I am fairly new to all this so if I didn't explain anything enough or made any mistakes feel free to tell me.
You may find it easier if you use the Integer.toBinaryString method combined with the String.format and String.replace methods.
String binary = String.format("%6s", Integer.toBinaryString(zahl)).replace(' ', '0');
This converts the number to binary, formats it in a field six spaces wide (with leading spaces as necessary), and then replaces the spaces with '0'.
Well, there are many ways to pad a string with zeros, or create a binary string that is already padded with zeros.
For example, you could do something like:
public String padToSix( String binStr ) {
return "000000".substring( 0, 5 - binStr.length() ) + binStr;
}
This would check how long your string is, and take as many zeros are needed to fill it up to six from the "000000" string.
Or you could simply replace your conversion method (which is recursive, and that's not really necessary) with one that specializes in six-digit numbers:
public static String toBin (int zahl) {
char[] digits = { '0','0','0','0','0','0' };
int currDigitIndex = 5;
while ( currDigitIndex >= 0 && zahl > 0 ) {
digits[currDigitIndex] += (zahl % 2);
currDigitIndex--;
zahl /= 2;
}
return new String(digits);
}
This one modifies the character array ( which initially has only zeros ) from the right to the left.
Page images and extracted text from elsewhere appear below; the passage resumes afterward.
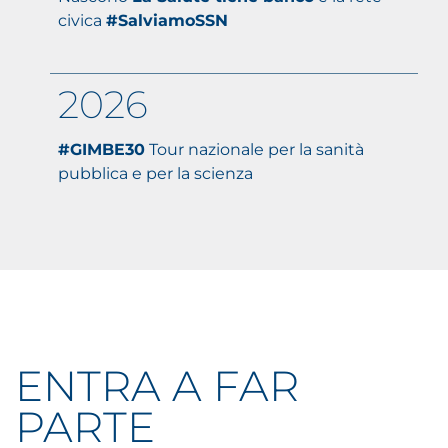
civica
#SalviamoSSN
2026
#GIMBE30
Tour nazionale per la sanità
pubblica e per la scienza
ENTRA A FAR
PARTE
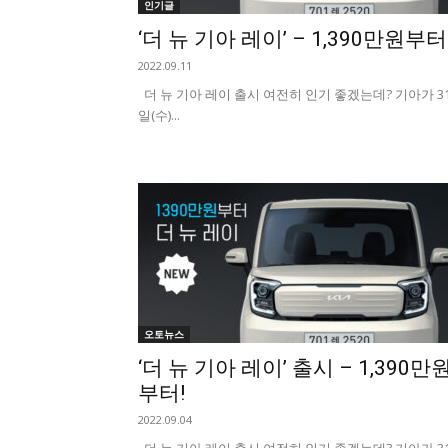
인기글
‘더 뉴 기아 레이’ – 1,390만원부터
2022.09.11
더 뉴 기아 레이 출시 여전히 인기 좋겠는데? 기아가 3
일(수)...
오토뉴스
‘더 뉴 기아 레이’ 출시 – 1,390만
부터!
2022.09.04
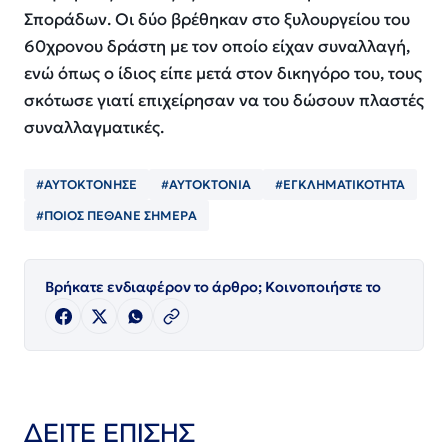
Σποράδων. Οι δύο βρέθηκαν στο ξυλουργείου του
60χρονου δράστη με τον οποίο είχαν συναλλαγή,
ενώ όπως ο ίδιος είπε μετά στον δικηγόρο του, τους
σκότωσε γιατί επιχείρησαν να του δώσουν πλαστές
συναλλαγματικές.
#ΑΥΤΟΚΤΟΝΗΣΕ
#ΑΥΤΟΚΤΟΝΙΑ
#ΕΓΚΛΗΜΑΤΙΚΟΤΗΤΑ
#ΠΟΙΟΣ ΠΈΘΑΝΕ ΣΗΜΕΡΑ
Βρήκατε ενδιαφέρον το άρθρο; Κοινοποιήστε το
ΔΕΙΤΕ ΕΠΙΣΗΣ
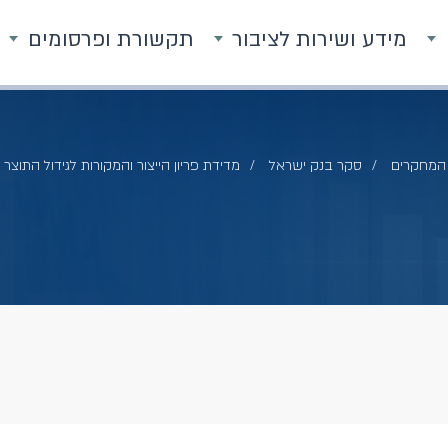
מידע ושירות לציבור
תקשורת ופרסומים
המחקרים
סקר בנק ישראל
מדידת פריון הייצור והמקורות לגידול התוצר הפרטי ב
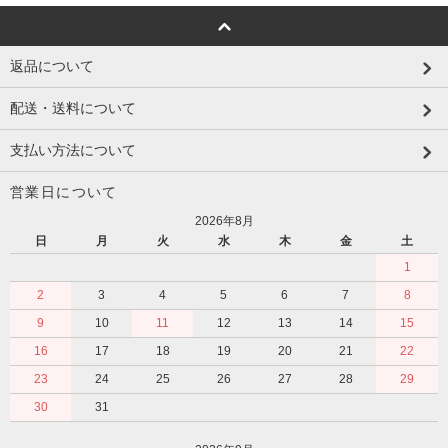
返品について
配送・送料について
支払い方法について
営業日について
2026年8月
日
月
火
水
木
金
土
1
2
3
4
5
6
7
8
9
10
11
12
13
14
15
16
17
18
19
20
21
22
23
24
25
26
27
28
29
30
31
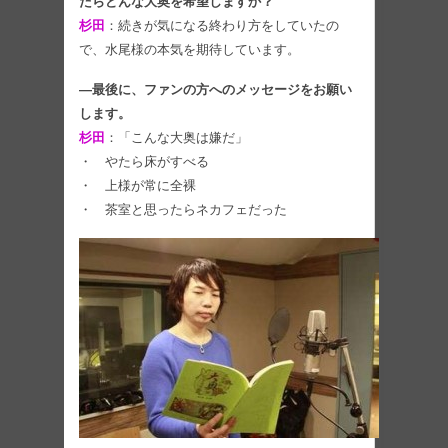
たらどんな大奥を希望しますか？
杉田
：続きが気になる終わり方をしていたの
で、水尾様の本気を期待しています。
―最後に、ファンの方へのメッセージをお願い
します。
杉田
：「こんな大奥は嫌だ」
・ やたら床がすべる
・ 上様が常に全裸
・ 茶室と思ったらネカフェだった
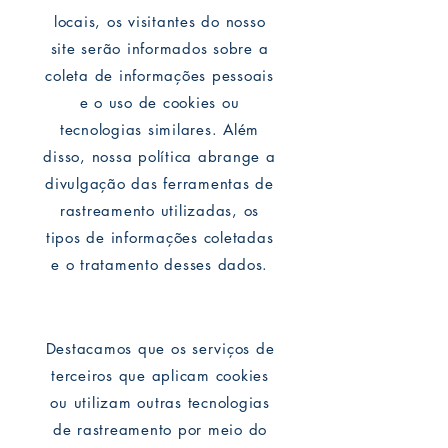
locais, os visitantes do nosso
site serão informados sobre a
coleta de informações pessoais
e o uso de cookies ou
tecnologias similares. Além
disso, nossa política abrange a
divulgação das ferramentas de
rastreamento utilizadas, os
tipos de informações coletadas
e o tratamento desses dados.
Destacamos que os serviços de
terceiros que aplicam cookies
ou utilizam outras tecnologias
de rastreamento por meio do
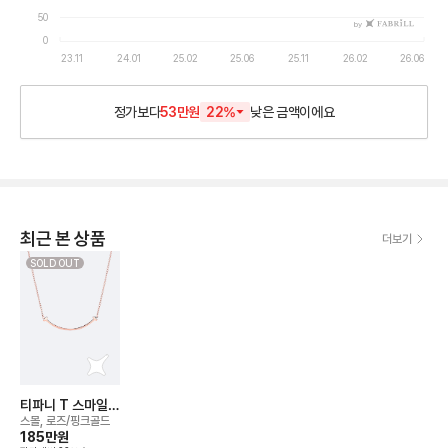
50
by
0
23.11
24.01
25.02
25.06
25.11
26.02
26.06
정가보다
53만원
22
%
낮은
금액이에요
최근 본 상품
더보기
SOLD OUT
티파니 T 스마일
네크리스
스몰, 로즈/핑크골드
185만
원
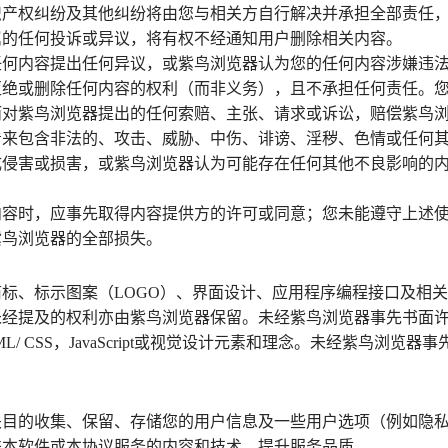
识产权纠纷及其他纠纷将由您与相关方自行解决并承担全部责任
属的任何投诉或异议，将有权不经通知用户删除相关内容。
任何内容提出任何异议，或紫鸟浏览器认为您的任何内容涉嫌违
拒绝或删除任何内容的权利（而非义务），且不承担任何责任。
而对紫鸟浏览器提出的任何索赔、主张、请求或诉讼，赔偿紫鸟
看来包含非法的、攻击、威胁、中伤、诽谤、淫秽、色情或任何
成侵害或损害，或紫鸟浏览器认为可能存在任何其他不良影响的
内容时，应事先取得内容提供方的许可或同意；您未能遵守上述
紫鸟浏览器的全部损失。
标、标示图案（LOGO）、界面设计、应用程序编程接口及相
未经提及的权利亦由紫鸟浏览器保留。未经紫鸟浏览器事先书面
 CSS，JavaScript或视觉设计元素和理念。未经紫鸟浏
关目的收集、保留、存储您的用户信息及一些用户选项（例如隐
进本软件或本协议服务的内容和技术，提升服务品质。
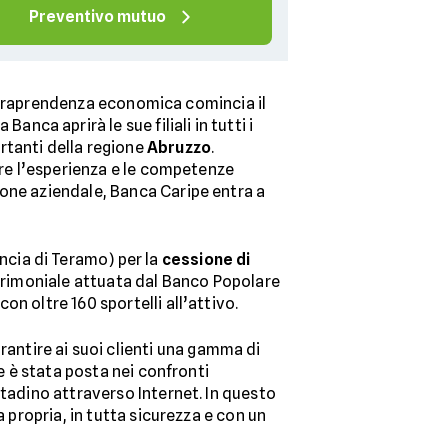
Preventivo mutuo
i intraprendenza economica comincia il
anca aprirà le sue filiali in tutti i
rtanti della regione
Abruzzo
.
ire l’esperienza e le competenze
ione aziendale, Banca Caripe entra a
ncia di Teramo) per la
cessione di
patrimoniale attuata dal Banco Popolare
n oltre 160 sportelli all’attivo.
rantire ai suoi clienti una gamma di
e è stata posta nei confronti
ttadino attraverso Internet. In questo
 propria, in tutta sicurezza e con un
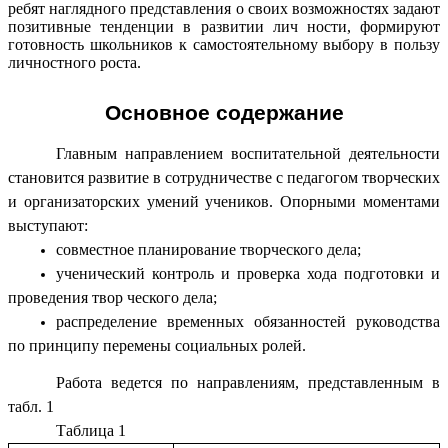
ребят наглядного представления о своих возможностях задают
позитивные тенденции в развитии лич ности, формируют
готовность школьников к самостоятельному выбору в пользу
личностного роста.
Основное содержание
Главным направлением воспитательной деятельности
становится развитие в сотрудничестве с педагогом творческих
и организаторских умений учеников. Опорными моментами
выступают:
совместное планирование творческого дела;
ученический контроль и проверка хода подготовки и
проведения твор ческого дела;
распределение временных обязанностей руководства
по принципу перемены социальных ролей.
Работа ведется по направлениям, представленным в
табл. 1
Таблица 1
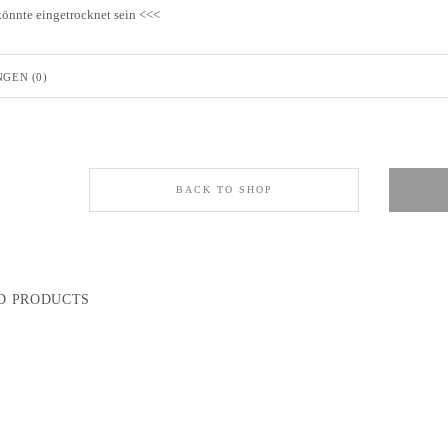
önnte eingetrocknet sein <<<
GEN (0)
BACK TO SHOP
D PRODUCTS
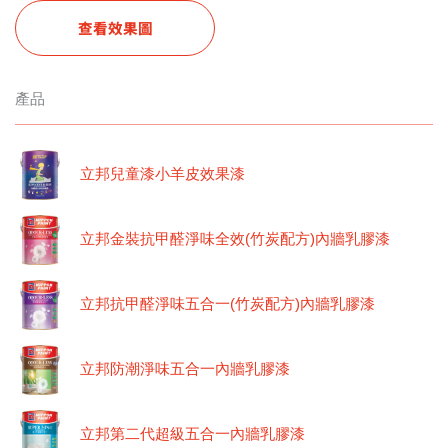
查看效果圖
產品
立邦兒童漆小羊皮效果漆
立邦金裝抗甲醛淨味全效(竹炭配方)內牆乳膠漆
立邦抗甲醛淨味五合一(竹炭配方)內牆乳膠漆
立邦防潮淨味五合一內牆乳膠漆
立邦第二代超級五合一內牆乳膠漆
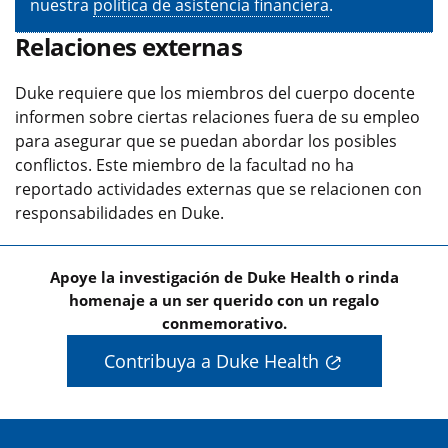
nuestra
política de asistencia financiera
.
Relaciones externas
Duke requiere que los miembros del cuerpo docente
informen sobre ciertas relaciones fuera de su empleo
para asegurar que se puedan abordar los posibles
conflictos. Este miembro de la facultad no ha
reportado actividades externas que se relacionen con
responsabilidades en Duke.
Apoye la investigación de Duke Health o rinda
homenaje a un ser querido con un regalo
conmemorativo.
Contribuya a Duke Health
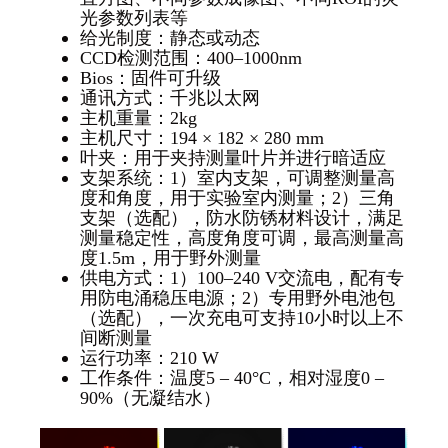
光参数列表等
给光制度：静态或动态
CCD检测范围：400–1000nm
Bios：固件可升级
通讯方式：千兆以太网
主机重量：2kg
主机尺寸：194 × 182 × 280 mm
叶夹：用于夹持测量叶片并进行暗适应
支架系统：1）室内支架，可调整测量高
度和角度，用于实验室内测量；2）三角
支架（选配），防水防锈材料设计，满足
测量稳定性，高度角度可调，最高测量高
度1.5m，用于野外测量
供电方式：1）100–240 V交流电，配有专
用防电涌稳压电源；2）专用野外电池包
（选配），一次充电可支持10小时以上不
间断测量
运行功率：210 W
工作条件：温度5 – 40°C，相对湿度0 –
90%（无凝结水）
It adds the value of the current bit to the character at the given place. '0' + 0 is '0', and '0' + 1 is '1'. Because you know in advance that you have six digits, you can start from the right and go to the left. If your number has only four digits, well, the two digits we haven't touched will be '0' because that's how the character array was initialized.
There are really a lot of methods to achieve the same thing.
Your problem reduces to printing all binary strings of length 6. I would go with this code snippet:
String format = "%06d";
for(int i = 0; i < 64; i++)
{
show(String.format(format, Integer.valueOf(Integer.toBinaryString(i))));
System.out.println();
}
If you don't wish to print leading zeros, replace String.format(..) with Integer.toBinaryString(i).